### Page extract

6.11 Disclosures. Each Partner shall furnish to the Partnership upon request any information or related documentation with respect to such Partner reasonably determined by the General Partner to be necessary or appropriate in connection with the formation, operation, Dissolution, winding-up, or Termination of the Partnership. Without limitation on the preceding sentence, as requested by the General Partner, each Partner shall furnish such information and related documentation (including duly executed governmental forms) regarding such Partner and the ultimate beneficial ownership and management of such Partner as is reasonably necessary or appropriate for the General Partner, the Partnership, Blockstack and their respective Affiliates to comply with applicable governmental reporting requirements and FATCA Rules as well as “know your customer,” “anti-money laundering” and similar rules.
6.12 LP Advisory Committee.
(a) Membership. No later than six months after the date hereof, the General Partner shall establish on behalf of the Partnership and Blockstack AI Fund an “LP Advisory Committee” composed of Limited Partners (or their designated representatives), limited partners of Blockstack AI Fund and other designees of the General Partner, consisting of at least 3 but no more than 9 members, each appointed by the General Partner; provided that at least a majority of the members of the LP Advisory Committee shall be designees of the General Partner who are not Limited Partners (or their designated representatives); provided further that the LP Advisory Committee will always be composed of an odd number of members. A member of the LP Advisory Committee serving as the designated representative of a Limited Partner shall be deemed an agent of such Limited Partner when acting in such capacity. With regard to a Person that is not a Limited Partner, the General Partner may condition such Person’s appointment to the LP Advisory Committee upon such Person’s execution of an agreement to: (i) protect the confidentiality, and limit use, of Confidential Information in the same manner as a Limited Partner; and (ii) make such other acknowledgments for the protection of the Partnership as the General Partner shall reasonably determine to be appropriate. Any member of the LP Advisory Committee may, at any time, resign from the LP Advisory Committee or be removed, with or without cause, by the General Partner. All such appointments, designations, resignations, and removals shall be effective upon notice to the Partnership.
To the fullest extent permitted by law, neither any member of the LP Advisory Committee nor any Limited Partner appointing such member will be deemed a fiduciary of the Partnership or any Partner, the members of the LP Advisory Committee may consider their own interests, and neither any member of the LP Advisory Committee nor any Limited Partner appointing such member will have any fiduciary duties to the Partnership or any Partner. For the avoidance of doubt, the LP Advisory Committee shall be the same committee as the “LP Advisory Committee” referred to in the Amended and Restated Limited Partnership Agreement of Blockstack AI Fund, as amended and/or restated from time to time, and all determinations of the LP Advisory Committee as to whether the First Milestone or the Second Milestone has been achieved shall be the same for the Partnership and Blockstack AI Fund.

######
### Provided records

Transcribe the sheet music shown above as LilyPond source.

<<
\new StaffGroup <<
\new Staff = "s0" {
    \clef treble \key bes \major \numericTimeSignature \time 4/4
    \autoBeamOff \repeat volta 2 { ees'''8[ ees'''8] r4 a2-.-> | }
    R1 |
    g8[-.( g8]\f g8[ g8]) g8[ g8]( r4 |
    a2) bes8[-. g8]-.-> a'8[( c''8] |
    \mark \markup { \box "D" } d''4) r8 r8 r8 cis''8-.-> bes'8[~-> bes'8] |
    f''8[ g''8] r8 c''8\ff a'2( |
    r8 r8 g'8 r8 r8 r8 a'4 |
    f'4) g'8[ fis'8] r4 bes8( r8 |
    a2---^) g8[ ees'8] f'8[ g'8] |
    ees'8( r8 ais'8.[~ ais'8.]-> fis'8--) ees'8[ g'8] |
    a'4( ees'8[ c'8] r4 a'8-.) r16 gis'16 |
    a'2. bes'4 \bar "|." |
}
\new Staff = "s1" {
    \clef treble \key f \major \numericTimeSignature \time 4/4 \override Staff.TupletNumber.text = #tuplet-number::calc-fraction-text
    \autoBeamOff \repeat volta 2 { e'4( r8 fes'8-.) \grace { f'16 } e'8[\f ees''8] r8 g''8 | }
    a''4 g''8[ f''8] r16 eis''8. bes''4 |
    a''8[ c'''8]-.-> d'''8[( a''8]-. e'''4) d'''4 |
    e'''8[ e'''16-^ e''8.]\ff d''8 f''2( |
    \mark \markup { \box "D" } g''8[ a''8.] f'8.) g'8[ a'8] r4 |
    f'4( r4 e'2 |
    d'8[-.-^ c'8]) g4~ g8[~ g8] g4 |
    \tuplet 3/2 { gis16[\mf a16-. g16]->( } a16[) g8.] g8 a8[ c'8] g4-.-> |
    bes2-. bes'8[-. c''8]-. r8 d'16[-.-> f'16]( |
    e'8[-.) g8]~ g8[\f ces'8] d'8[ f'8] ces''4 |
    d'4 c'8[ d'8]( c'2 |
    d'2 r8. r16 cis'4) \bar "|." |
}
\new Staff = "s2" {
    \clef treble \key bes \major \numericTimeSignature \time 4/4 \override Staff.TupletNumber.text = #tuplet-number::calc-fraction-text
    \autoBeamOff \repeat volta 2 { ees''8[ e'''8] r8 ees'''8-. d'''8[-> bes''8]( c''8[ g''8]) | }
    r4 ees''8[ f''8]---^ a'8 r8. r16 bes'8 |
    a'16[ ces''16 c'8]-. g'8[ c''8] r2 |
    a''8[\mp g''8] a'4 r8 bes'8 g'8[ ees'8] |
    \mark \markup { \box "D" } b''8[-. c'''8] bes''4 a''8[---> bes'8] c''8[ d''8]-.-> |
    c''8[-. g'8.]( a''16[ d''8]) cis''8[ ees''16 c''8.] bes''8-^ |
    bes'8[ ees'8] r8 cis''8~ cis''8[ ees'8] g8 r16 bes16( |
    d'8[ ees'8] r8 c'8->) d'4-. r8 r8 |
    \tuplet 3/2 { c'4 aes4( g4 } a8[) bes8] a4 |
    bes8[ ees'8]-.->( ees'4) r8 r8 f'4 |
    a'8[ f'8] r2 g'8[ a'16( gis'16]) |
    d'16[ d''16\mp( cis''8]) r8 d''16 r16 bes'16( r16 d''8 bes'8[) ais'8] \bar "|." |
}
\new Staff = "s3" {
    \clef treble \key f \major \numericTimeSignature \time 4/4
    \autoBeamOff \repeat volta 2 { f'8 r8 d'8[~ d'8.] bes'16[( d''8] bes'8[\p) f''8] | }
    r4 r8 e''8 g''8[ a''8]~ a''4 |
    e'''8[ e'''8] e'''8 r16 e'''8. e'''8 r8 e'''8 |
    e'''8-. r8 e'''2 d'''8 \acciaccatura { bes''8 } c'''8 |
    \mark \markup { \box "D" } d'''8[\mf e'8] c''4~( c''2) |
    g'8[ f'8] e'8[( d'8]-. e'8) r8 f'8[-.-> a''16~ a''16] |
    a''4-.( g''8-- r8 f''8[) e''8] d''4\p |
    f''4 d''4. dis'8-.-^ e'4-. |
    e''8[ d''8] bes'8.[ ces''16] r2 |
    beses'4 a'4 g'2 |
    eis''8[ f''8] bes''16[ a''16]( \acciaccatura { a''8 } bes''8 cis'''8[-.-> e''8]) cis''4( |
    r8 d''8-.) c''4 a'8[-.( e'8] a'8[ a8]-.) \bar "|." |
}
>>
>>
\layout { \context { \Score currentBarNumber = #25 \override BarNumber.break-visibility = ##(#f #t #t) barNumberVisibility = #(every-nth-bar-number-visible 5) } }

######

What you will do:
(a) Answer these questions using the partnership agreement excerpt:
(i) What is the smallest and largest number of members the LP Advisory Committee may have?
(ii) By what deadline must the General Partner establish the LP Advisory Committee?
(iii) What kind of governmental forms are named as part of the information and documentation a Partner may have to furnish?
(b) Revise the partnership agreement excerpt by restating the part that opens with the words "6.11 Disclosures. Each" and closes with "and similar rules.", replacing "Dissolution" with "Liquidation".
The entries have no connection to the partnership agreement excerpt.

Results of the tasks:
(a)
(i) At least 3 and no more than 9 members.
(ii) No later than six months after the date hereof.
(iii) Duly executed governmental forms.

(b)
6.11 Disclosures. Each Partner shall furnish to the Partnership upon request any information or related documentation with respect to such Partner reasonably determined by the General Partner to be necessary or appropriate in connection with the formation, operation, Liquidation, winding-up, or Termination of the Partnership. Without limitation on the preceding sentence, as requested by the General Partner, each Partner shall furnish such information and related documentation (including duly executed governmental forms) regarding such Partner and the ultimate beneficial ownership and management of such Partner as is reasonably necessary or appropriate for the General Partner, the Partnership, Blockstack and their respective Affiliates to comply with applicable governmental reporting requirements and FATCA Rules as well as “know your customer,” “anti-money laundering” and similar rules.